* **Task goal**: Pictures aside, output each record exactly.

── Source data ──

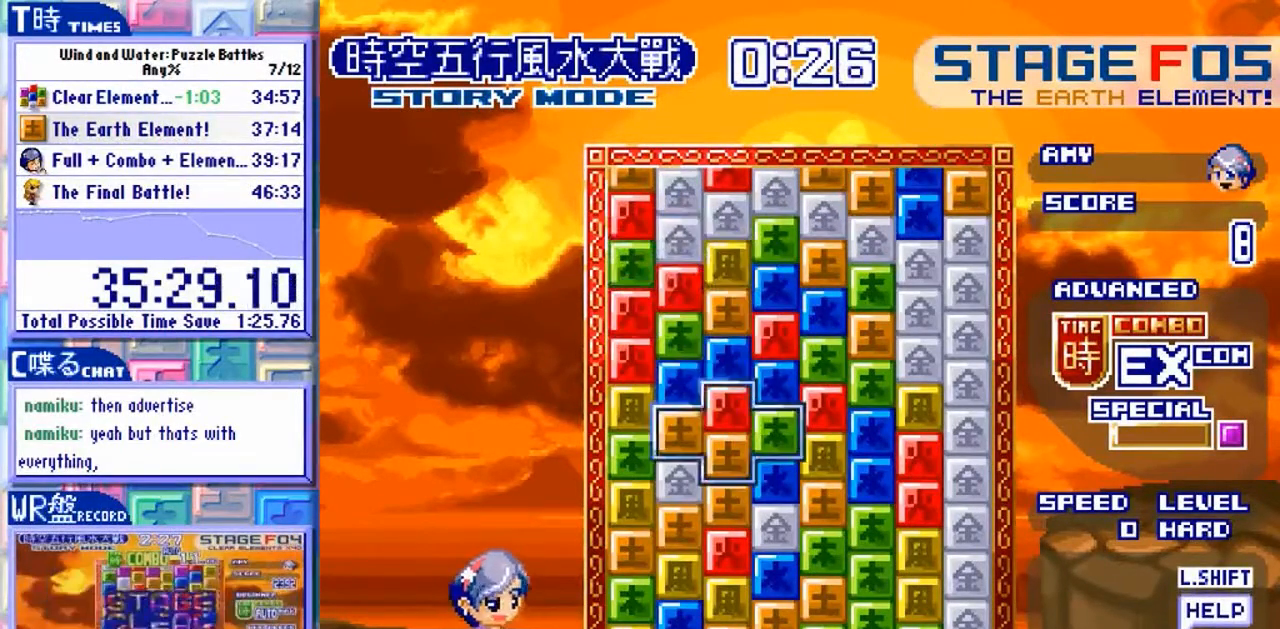
{"buttons": [], "left_stick": "center", "events": [[200, "left_stick", "center"]]}
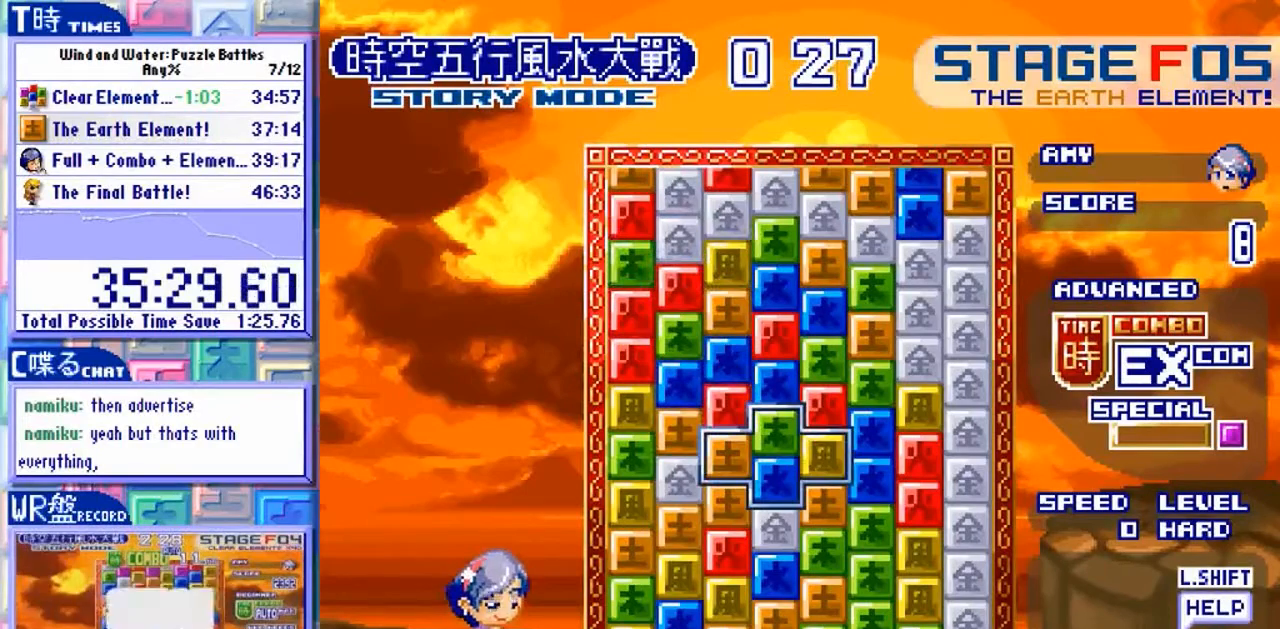
{"buttons": [], "left_stick": "center"}
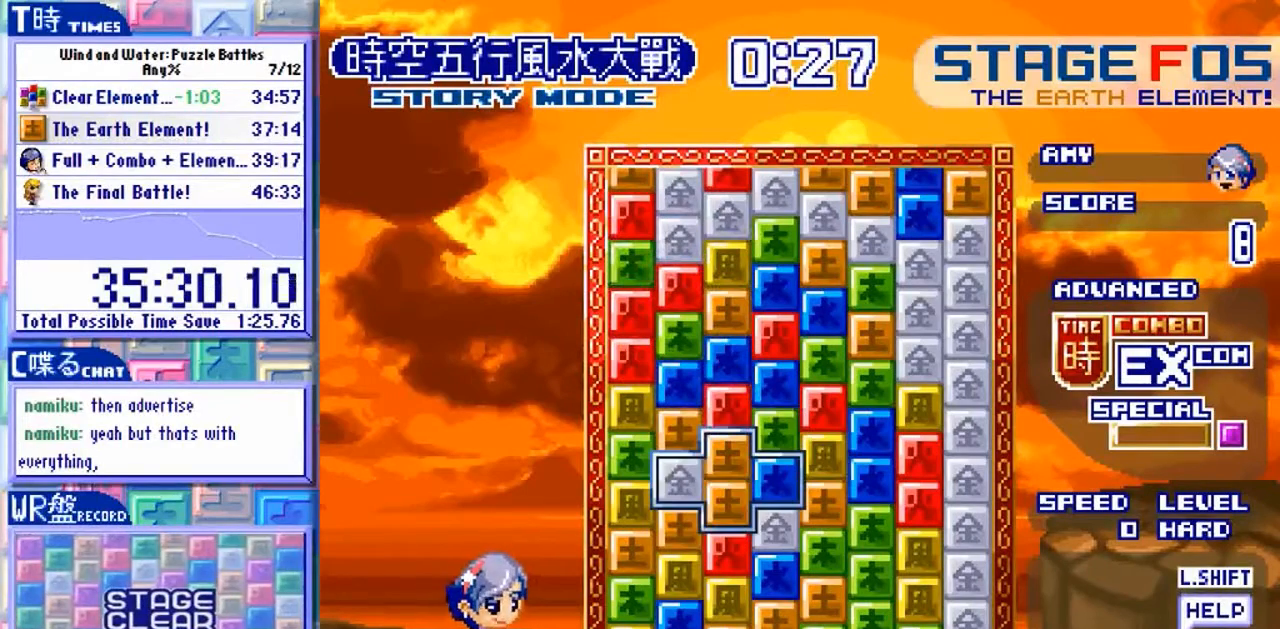
{"buttons": [], "left_stick": "center"}
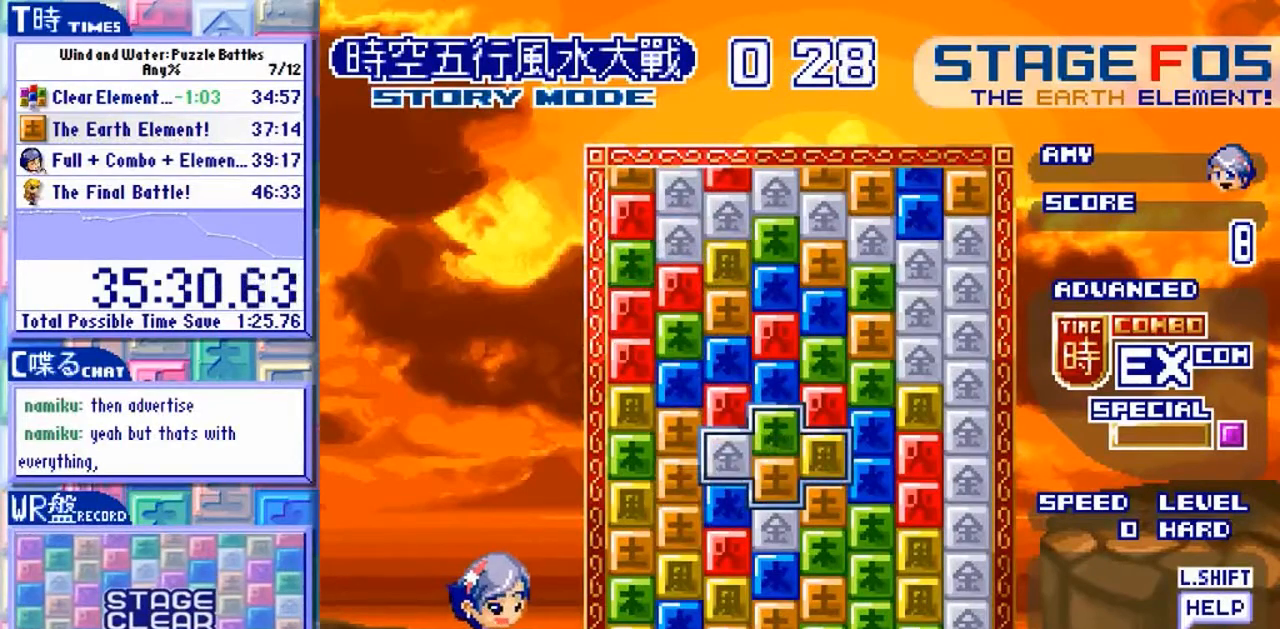
{"buttons": [], "left_stick": "center", "events": [[100, "Y", "down"], [233, "Y", "up"]]}
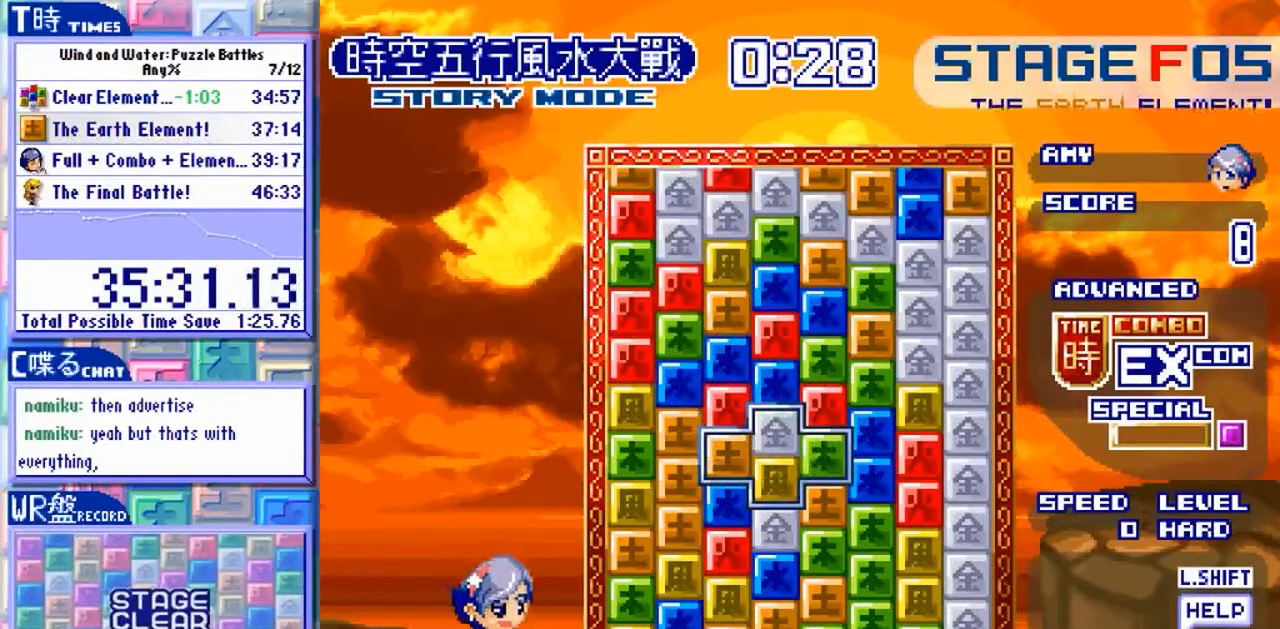
{"buttons": [], "left_stick": "center", "events": [[167, "left_stick", "up"], [300, "left_stick", "center"]]}
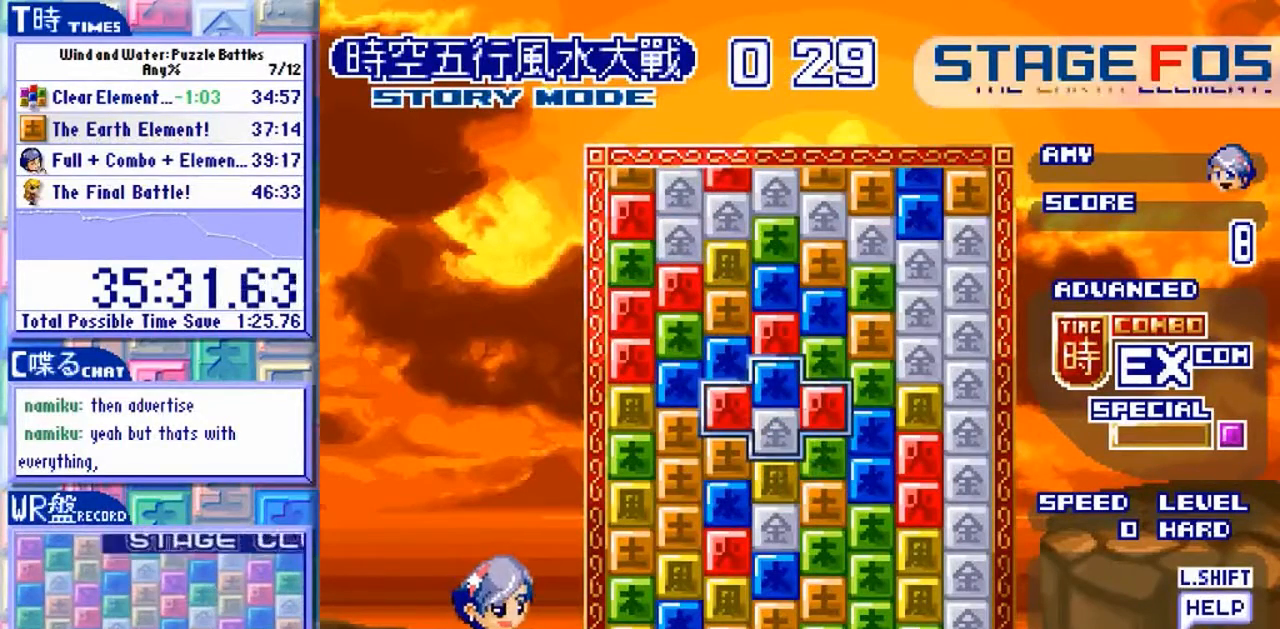
{"buttons": [], "left_stick": "center", "events": [[33, "Y", "down"], [100, "Y", "up"], [233, "Y", "down"], [333, "Y", "up"]]}
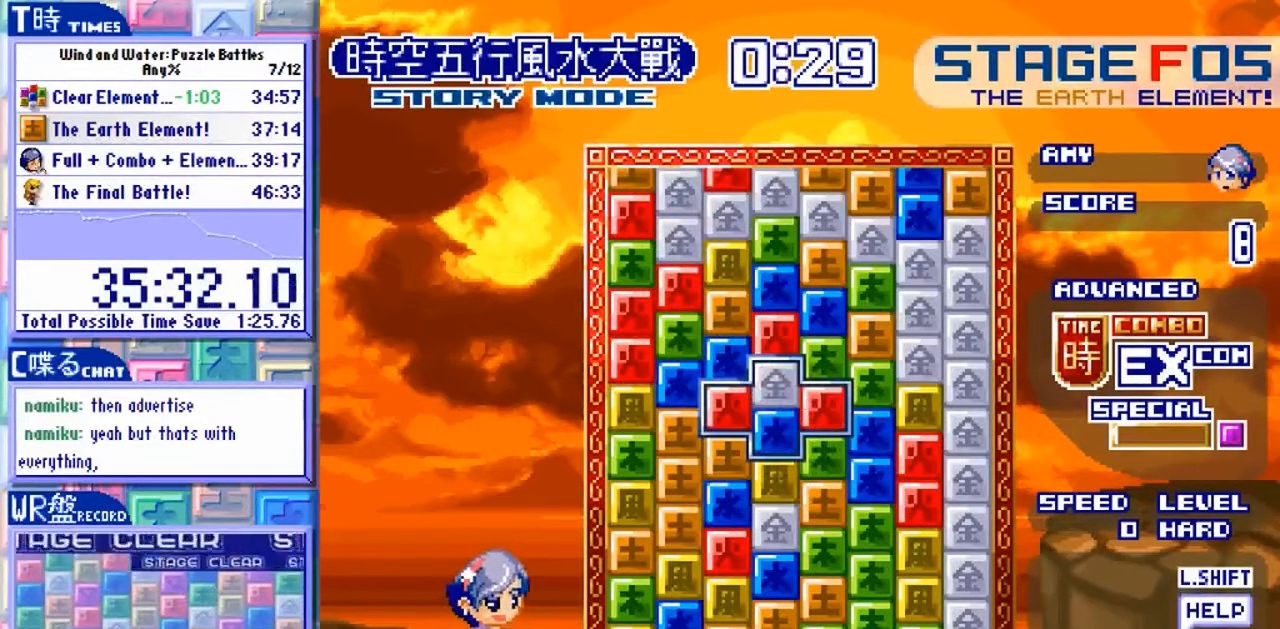
{"buttons": [], "left_stick": "center", "events": [[100, "left_stick", "up"], [267, "left_stick", "center"]]}
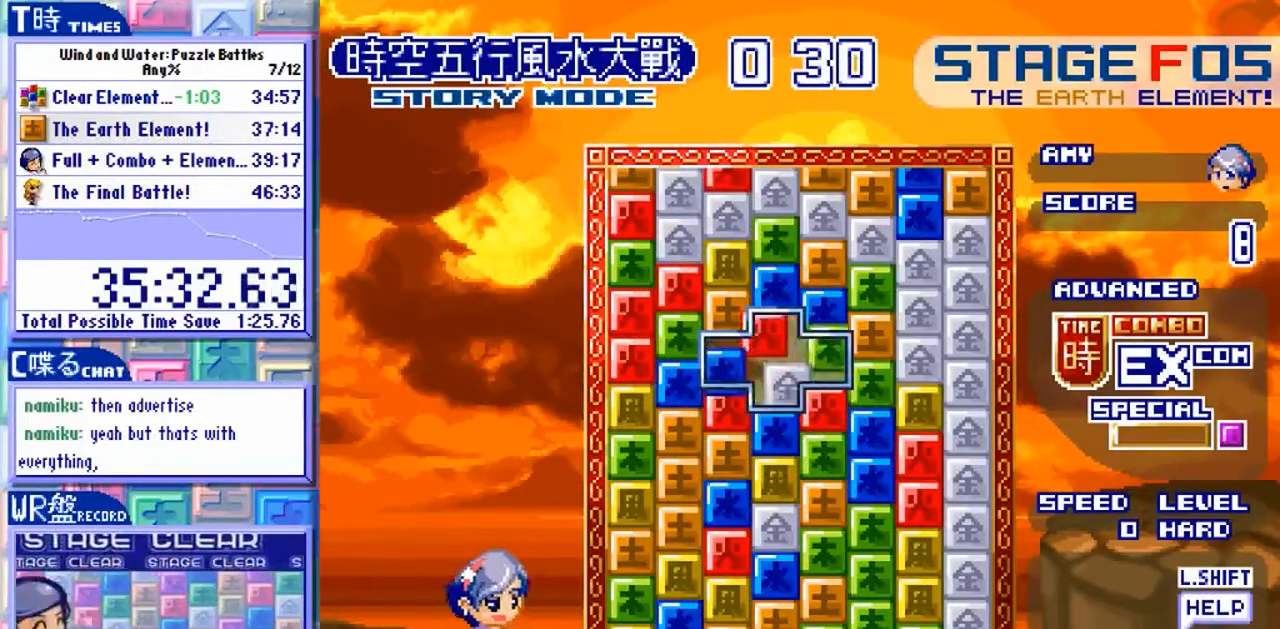
{"buttons": [], "left_stick": "center", "events": [[200, "left_stick", "left"], [267, "left_stick", "center"]]}
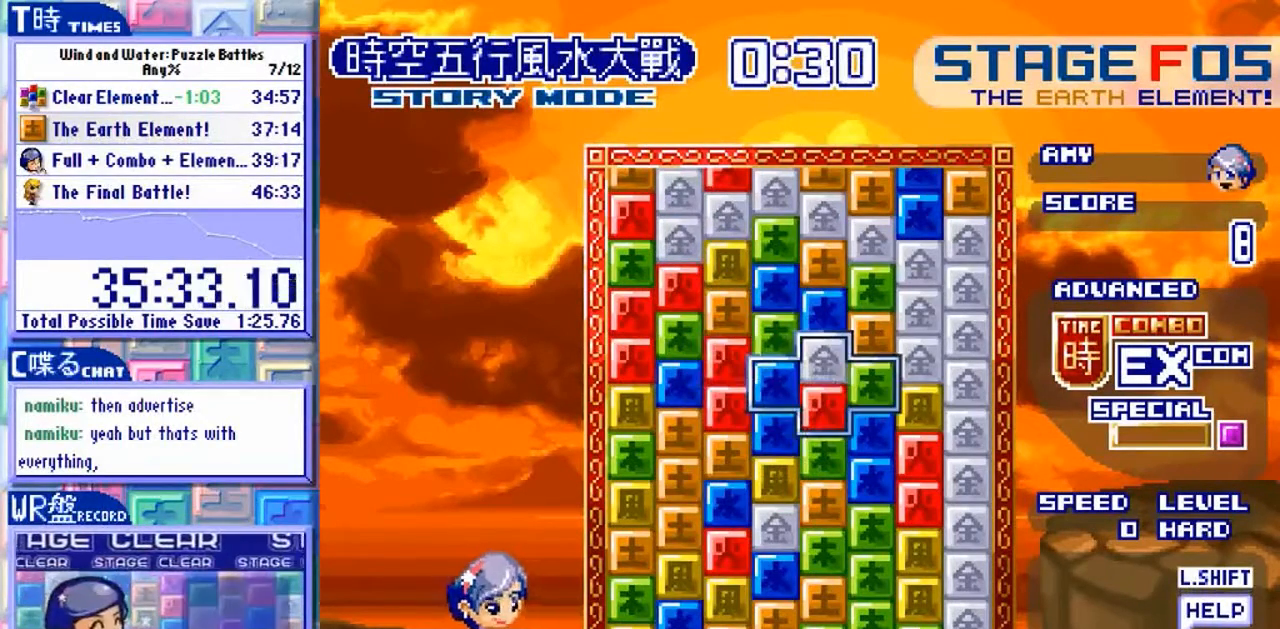
{"buttons": [], "left_stick": "center", "events": [[67, "left_stick", "up"], [167, "left_stick", "center"]]}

───

* **Response to the exercise**:
{"buttons": [], "left_stick": "center", "events": [[200, "left_stick", "center"]]}
{"buttons": [], "left_stick": "center"}
{"buttons": [], "left_stick": "center"}
{"buttons": [], "left_stick": "center", "events": [[100, "Y", "down"], [233, "Y", "up"]]}
{"buttons": [], "left_stick": "center", "events": [[167, "left_stick", "up"], [300, "left_stick", "center"]]}
{"buttons": [], "left_stick": "center", "events": [[33, "Y", "down"], [100, "Y", "up"], [233, "Y", "down"], [333, "Y", "up"]]}
{"buttons": [], "left_stick": "center", "events": [[100, "left_stick", "up"], [267, "left_stick", "center"]]}
{"buttons": [], "left_stick": "center", "events": [[200, "left_stick", "left"], [267, "left_stick", "center"]]}
{"buttons": [], "left_stick": "center", "events": [[67, "left_stick", "up"], [167, "left_stick", "center"]]}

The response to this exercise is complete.